Promouvant l’islam modéré, comme le souligne N. Badaoui, le Maroc pratique la diplomatie religieuse comme soft power en Afrique (p. 195), agissant en médiateur dans certains pays, investissant dans la construction de mosquées et des centres culturels islamiques. Le Maroc accueille et intègre des migrants africains, tout en encourageant la diaspora marocaine dans le continent (p. 196). R. Chkoundali regrette l’échec du dialogue social enTunisie. Les résultats du programme du « Pacte de Carthage » lancé en 2016 par le président de la République avec le patronat, les syndicats, des partis politiques et la société civile, ont été catastrophiques. Après des mois de blocage politique, le président Saïed s’est arrogé les pleins pouvoirs en 2021 et a imposé une nouvelle Constitution en 2022 (p. 112). Cette situation montre l’importance de la pérennité du dialogue social pour le développement économique et la stabilité politique (p. 114).

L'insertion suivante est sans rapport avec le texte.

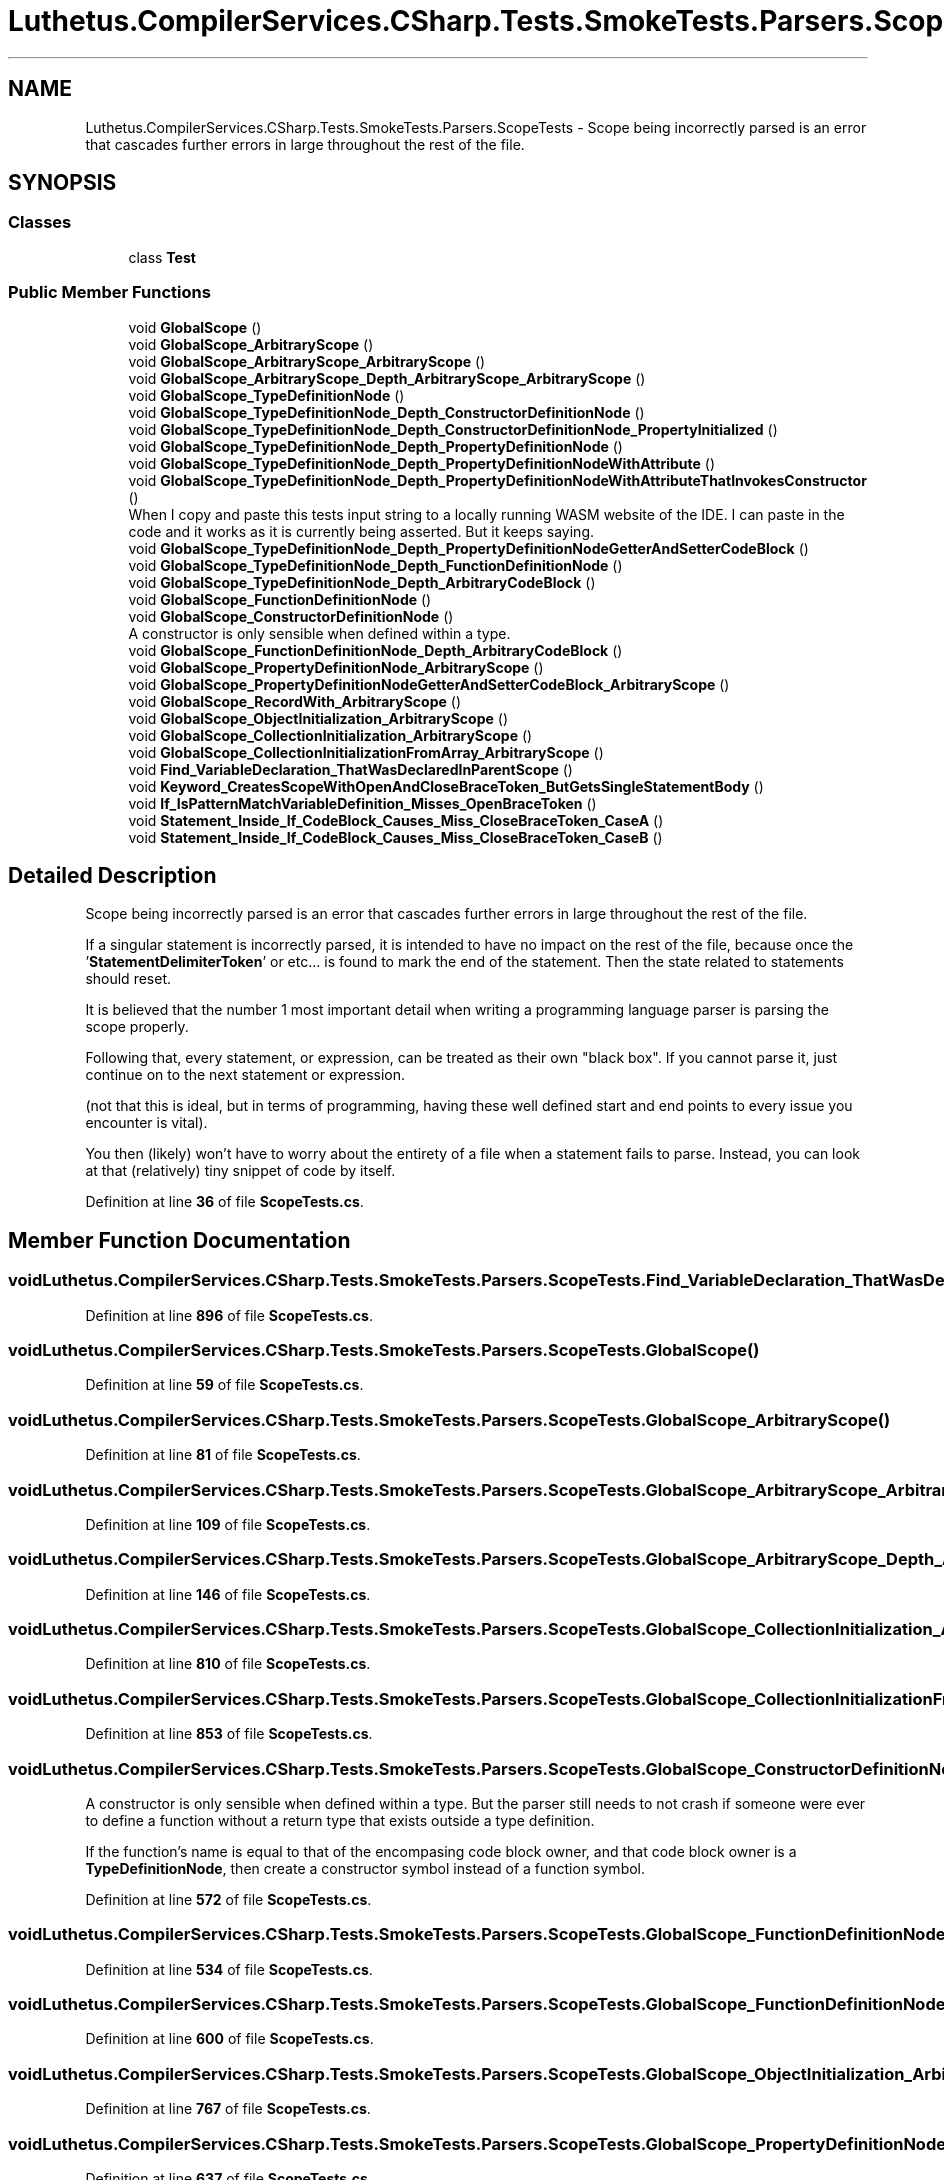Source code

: .TH "Luthetus.CompilerServices.CSharp.Tests.SmokeTests.Parsers.ScopeTests" 3 "Version 1.0.0" "Luthetus.Ide" \" -*- nroff -*-
.ad l
.nh
.SH NAME
Luthetus.CompilerServices.CSharp.Tests.SmokeTests.Parsers.ScopeTests \- Scope being incorrectly parsed is an error that cascades further errors in large throughout the rest of the file\&.  

.SH SYNOPSIS
.br
.PP
.SS "Classes"

.in +1c
.ti -1c
.RI "class \fBTest\fP"
.br
.in -1c
.SS "Public Member Functions"

.in +1c
.ti -1c
.RI "void \fBGlobalScope\fP ()"
.br
.ti -1c
.RI "void \fBGlobalScope_ArbitraryScope\fP ()"
.br
.ti -1c
.RI "void \fBGlobalScope_ArbitraryScope_ArbitraryScope\fP ()"
.br
.ti -1c
.RI "void \fBGlobalScope_ArbitraryScope_Depth_ArbitraryScope_ArbitraryScope\fP ()"
.br
.ti -1c
.RI "void \fBGlobalScope_TypeDefinitionNode\fP ()"
.br
.ti -1c
.RI "void \fBGlobalScope_TypeDefinitionNode_Depth_ConstructorDefinitionNode\fP ()"
.br
.ti -1c
.RI "void \fBGlobalScope_TypeDefinitionNode_Depth_ConstructorDefinitionNode_PropertyInitialized\fP ()"
.br
.ti -1c
.RI "void \fBGlobalScope_TypeDefinitionNode_Depth_PropertyDefinitionNode\fP ()"
.br
.ti -1c
.RI "void \fBGlobalScope_TypeDefinitionNode_Depth_PropertyDefinitionNodeWithAttribute\fP ()"
.br
.ti -1c
.RI "void \fBGlobalScope_TypeDefinitionNode_Depth_PropertyDefinitionNodeWithAttributeThatInvokesConstructor\fP ()"
.br
.RI "When I copy and paste this tests input string to a locally running WASM website of the IDE\&. I can paste in the code and it works as it is currently being asserted\&. But it keeps saying\&. "
.ti -1c
.RI "void \fBGlobalScope_TypeDefinitionNode_Depth_PropertyDefinitionNodeGetterAndSetterCodeBlock\fP ()"
.br
.ti -1c
.RI "void \fBGlobalScope_TypeDefinitionNode_Depth_FunctionDefinitionNode\fP ()"
.br
.ti -1c
.RI "void \fBGlobalScope_TypeDefinitionNode_Depth_ArbitraryCodeBlock\fP ()"
.br
.ti -1c
.RI "void \fBGlobalScope_FunctionDefinitionNode\fP ()"
.br
.ti -1c
.RI "void \fBGlobalScope_ConstructorDefinitionNode\fP ()"
.br
.RI "A constructor is only sensible when defined within a type\&. "
.ti -1c
.RI "void \fBGlobalScope_FunctionDefinitionNode_Depth_ArbitraryCodeBlock\fP ()"
.br
.ti -1c
.RI "void \fBGlobalScope_PropertyDefinitionNode_ArbitraryScope\fP ()"
.br
.ti -1c
.RI "void \fBGlobalScope_PropertyDefinitionNodeGetterAndSetterCodeBlock_ArbitraryScope\fP ()"
.br
.ti -1c
.RI "void \fBGlobalScope_RecordWith_ArbitraryScope\fP ()"
.br
.ti -1c
.RI "void \fBGlobalScope_ObjectInitialization_ArbitraryScope\fP ()"
.br
.ti -1c
.RI "void \fBGlobalScope_CollectionInitialization_ArbitraryScope\fP ()"
.br
.ti -1c
.RI "void \fBGlobalScope_CollectionInitializationFromArray_ArbitraryScope\fP ()"
.br
.ti -1c
.RI "void \fBFind_VariableDeclaration_ThatWasDeclaredInParentScope\fP ()"
.br
.ti -1c
.RI "void \fBKeyword_CreatesScopeWithOpenAndCloseBraceToken_ButGetsSingleStatementBody\fP ()"
.br
.ti -1c
.RI "void \fBIf_IsPatternMatchVariableDefinition_Misses_OpenBraceToken\fP ()"
.br
.ti -1c
.RI "void \fBStatement_Inside_If_CodeBlock_Causes_Miss_CloseBraceToken_CaseA\fP ()"
.br
.ti -1c
.RI "void \fBStatement_Inside_If_CodeBlock_Causes_Miss_CloseBraceToken_CaseB\fP ()"
.br
.in -1c
.SH "Detailed Description"
.PP 
Scope being incorrectly parsed is an error that cascades further errors in large throughout the rest of the file\&. 

If a singular statement is incorrectly parsed, it is intended to have no impact on the rest of the file, because once the '\fBStatementDelimiterToken\fP' or etc\&.\&.\&. is found to mark the end of the statement\&. Then the state related to statements should reset\&.

.PP
It is believed that the number 1 most important detail when writing a programming language parser is parsing the scope properly\&.

.PP
Following that, every statement, or expression, can be treated as their own "black box"\&. If you cannot parse it, just continue on to the next statement or expression\&.

.PP
(not that this is ideal, but in terms of programming, having these well defined start and end points to every issue you encounter is vital)\&.

.PP
You then (likely) won't have to worry about the entirety of a file when a statement fails to parse\&. Instead, you can look at that (relatively) tiny snippet of code by itself\&. 
.PP
Definition at line \fB36\fP of file \fBScopeTests\&.cs\fP\&.
.SH "Member Function Documentation"
.PP 
.SS "void Luthetus\&.CompilerServices\&.CSharp\&.Tests\&.SmokeTests\&.Parsers\&.ScopeTests\&.Find_VariableDeclaration_ThatWasDeclaredInParentScope ()"

.PP
Definition at line \fB896\fP of file \fBScopeTests\&.cs\fP\&.
.SS "void Luthetus\&.CompilerServices\&.CSharp\&.Tests\&.SmokeTests\&.Parsers\&.ScopeTests\&.GlobalScope ()"

.PP
Definition at line \fB59\fP of file \fBScopeTests\&.cs\fP\&.
.SS "void Luthetus\&.CompilerServices\&.CSharp\&.Tests\&.SmokeTests\&.Parsers\&.ScopeTests\&.GlobalScope_ArbitraryScope ()"

.PP
Definition at line \fB81\fP of file \fBScopeTests\&.cs\fP\&.
.SS "void Luthetus\&.CompilerServices\&.CSharp\&.Tests\&.SmokeTests\&.Parsers\&.ScopeTests\&.GlobalScope_ArbitraryScope_ArbitraryScope ()"

.PP
Definition at line \fB109\fP of file \fBScopeTests\&.cs\fP\&.
.SS "void Luthetus\&.CompilerServices\&.CSharp\&.Tests\&.SmokeTests\&.Parsers\&.ScopeTests\&.GlobalScope_ArbitraryScope_Depth_ArbitraryScope_ArbitraryScope ()"

.PP
Definition at line \fB146\fP of file \fBScopeTests\&.cs\fP\&.
.SS "void Luthetus\&.CompilerServices\&.CSharp\&.Tests\&.SmokeTests\&.Parsers\&.ScopeTests\&.GlobalScope_CollectionInitialization_ArbitraryScope ()"

.PP
Definition at line \fB810\fP of file \fBScopeTests\&.cs\fP\&.
.SS "void Luthetus\&.CompilerServices\&.CSharp\&.Tests\&.SmokeTests\&.Parsers\&.ScopeTests\&.GlobalScope_CollectionInitializationFromArray_ArbitraryScope ()"

.PP
Definition at line \fB853\fP of file \fBScopeTests\&.cs\fP\&.
.SS "void Luthetus\&.CompilerServices\&.CSharp\&.Tests\&.SmokeTests\&.Parsers\&.ScopeTests\&.GlobalScope_ConstructorDefinitionNode ()"

.PP
A constructor is only sensible when defined within a type\&. But the parser still needs to not crash if someone were ever to define a function without a return type that exists outside a type definition\&.

.PP
If the function's name is equal to that of the encompasing code block owner, and that code block owner is a \fBTypeDefinitionNode\fP, then create a constructor symbol instead of a function symbol\&. 
.PP
Definition at line \fB572\fP of file \fBScopeTests\&.cs\fP\&.
.SS "void Luthetus\&.CompilerServices\&.CSharp\&.Tests\&.SmokeTests\&.Parsers\&.ScopeTests\&.GlobalScope_FunctionDefinitionNode ()"

.PP
Definition at line \fB534\fP of file \fBScopeTests\&.cs\fP\&.
.SS "void Luthetus\&.CompilerServices\&.CSharp\&.Tests\&.SmokeTests\&.Parsers\&.ScopeTests\&.GlobalScope_FunctionDefinitionNode_Depth_ArbitraryCodeBlock ()"

.PP
Definition at line \fB600\fP of file \fBScopeTests\&.cs\fP\&.
.SS "void Luthetus\&.CompilerServices\&.CSharp\&.Tests\&.SmokeTests\&.Parsers\&.ScopeTests\&.GlobalScope_ObjectInitialization_ArbitraryScope ()"

.PP
Definition at line \fB767\fP of file \fBScopeTests\&.cs\fP\&.
.SS "void Luthetus\&.CompilerServices\&.CSharp\&.Tests\&.SmokeTests\&.Parsers\&.ScopeTests\&.GlobalScope_PropertyDefinitionNode_ArbitraryScope ()"

.PP
Definition at line \fB637\fP of file \fBScopeTests\&.cs\fP\&.
.SS "void Luthetus\&.CompilerServices\&.CSharp\&.Tests\&.SmokeTests\&.Parsers\&.ScopeTests\&.GlobalScope_PropertyDefinitionNodeGetterAndSetterCodeBlock_ArbitraryScope ()"

.PP
Definition at line \fB673\fP of file \fBScopeTests\&.cs\fP\&.
.SS "void Luthetus\&.CompilerServices\&.CSharp\&.Tests\&.SmokeTests\&.Parsers\&.ScopeTests\&.GlobalScope_RecordWith_ArbitraryScope ()"

.PP
Definition at line \fB722\fP of file \fBScopeTests\&.cs\fP\&.
.SS "void Luthetus\&.CompilerServices\&.CSharp\&.Tests\&.SmokeTests\&.Parsers\&.ScopeTests\&.GlobalScope_TypeDefinitionNode ()"

.PP
Definition at line \fB194\fP of file \fBScopeTests\&.cs\fP\&.
.SS "void Luthetus\&.CompilerServices\&.CSharp\&.Tests\&.SmokeTests\&.Parsers\&.ScopeTests\&.GlobalScope_TypeDefinitionNode_Depth_ArbitraryCodeBlock ()"

.PP
Definition at line \fB497\fP of file \fBScopeTests\&.cs\fP\&.
.SS "void Luthetus\&.CompilerServices\&.CSharp\&.Tests\&.SmokeTests\&.Parsers\&.ScopeTests\&.GlobalScope_TypeDefinitionNode_Depth_ConstructorDefinitionNode ()"

.PP
Definition at line \fB222\fP of file \fBScopeTests\&.cs\fP\&.
.SS "void Luthetus\&.CompilerServices\&.CSharp\&.Tests\&.SmokeTests\&.Parsers\&.ScopeTests\&.GlobalScope_TypeDefinitionNode_Depth_ConstructorDefinitionNode_PropertyInitialized ()"

.PP
Definition at line \fB259\fP of file \fBScopeTests\&.cs\fP\&.
.SS "void Luthetus\&.CompilerServices\&.CSharp\&.Tests\&.SmokeTests\&.Parsers\&.ScopeTests\&.GlobalScope_TypeDefinitionNode_Depth_FunctionDefinitionNode ()"

.PP
Definition at line \fB460\fP of file \fBScopeTests\&.cs\fP\&.
.SS "void Luthetus\&.CompilerServices\&.CSharp\&.Tests\&.SmokeTests\&.Parsers\&.ScopeTests\&.GlobalScope_TypeDefinitionNode_Depth_PropertyDefinitionNode ()"

.PP
Definition at line \fB289\fP of file \fBScopeTests\&.cs\fP\&.
.SS "void Luthetus\&.CompilerServices\&.CSharp\&.Tests\&.SmokeTests\&.Parsers\&.ScopeTests\&.GlobalScope_TypeDefinitionNode_Depth_PropertyDefinitionNodeGetterAndSetterCodeBlock ()"

.PP
Definition at line \fB404\fP of file \fBScopeTests\&.cs\fP\&.
.SS "void Luthetus\&.CompilerServices\&.CSharp\&.Tests\&.SmokeTests\&.Parsers\&.ScopeTests\&.GlobalScope_TypeDefinitionNode_Depth_PropertyDefinitionNodeWithAttribute ()"

.PP
Definition at line \fB317\fP of file \fBScopeTests\&.cs\fP\&.
.SS "void Luthetus\&.CompilerServices\&.CSharp\&.Tests\&.SmokeTests\&.Parsers\&.ScopeTests\&.GlobalScope_TypeDefinitionNode_Depth_PropertyDefinitionNodeWithAttributeThatInvokesConstructor ()"

.PP
When I copy and paste this tests input string to a locally running WASM website of the IDE\&. I can paste in the code and it works as it is currently being asserted\&. But it keeps saying\&. 
.PP
.nf
Expected: 108
Actual:   106

.fi
.PP

.PP
When I run this test??? I checked the line ending kinds, that they were all line feed '
.br
'\&. 
.PP
Definition at line \fB366\fP of file \fBScopeTests\&.cs\fP\&.
.SS "void Luthetus\&.CompilerServices\&.CSharp\&.Tests\&.SmokeTests\&.Parsers\&.ScopeTests\&.If_IsPatternMatchVariableDefinition_Misses_OpenBraceToken ()"

.PP
Definition at line \fB1014\fP of file \fBScopeTests\&.cs\fP\&.
.SS "void Luthetus\&.CompilerServices\&.CSharp\&.Tests\&.SmokeTests\&.Parsers\&.ScopeTests\&.Keyword_CreatesScopeWithOpenAndCloseBraceToken_ButGetsSingleStatementBody ()"

.PP
Definition at line \fB942\fP of file \fBScopeTests\&.cs\fP\&.
.SS "void Luthetus\&.CompilerServices\&.CSharp\&.Tests\&.SmokeTests\&.Parsers\&.ScopeTests\&.Statement_Inside_If_CodeBlock_Causes_Miss_CloseBraceToken_CaseA ()"

.PP
Definition at line \fB1030\fP of file \fBScopeTests\&.cs\fP\&.
.SS "void Luthetus\&.CompilerServices\&.CSharp\&.Tests\&.SmokeTests\&.Parsers\&.ScopeTests\&.Statement_Inside_If_CodeBlock_Causes_Miss_CloseBraceToken_CaseB ()"

.PP
Definition at line \fB1086\fP of file \fBScopeTests\&.cs\fP\&.

.SH "Author"
.PP 
Generated automatically by Doxygen for Luthetus\&.Ide from the source code\&.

N. Badaoui conclut que comme les échanges culturels peuvent ouvrir la voie à des partenariats économiques, scientifiques, éducatifs et politiques plus étroits (p. 205), la diplomatie religieuse favorise le dialogue et la compréhension entre différentes religions, promouvant ainsi la tolérance et la coexistence pacifique.

La religion, à condition qu’elle soit respectueuse des autres croyances, peut être un moyen de coopération entre les nations (p. 204).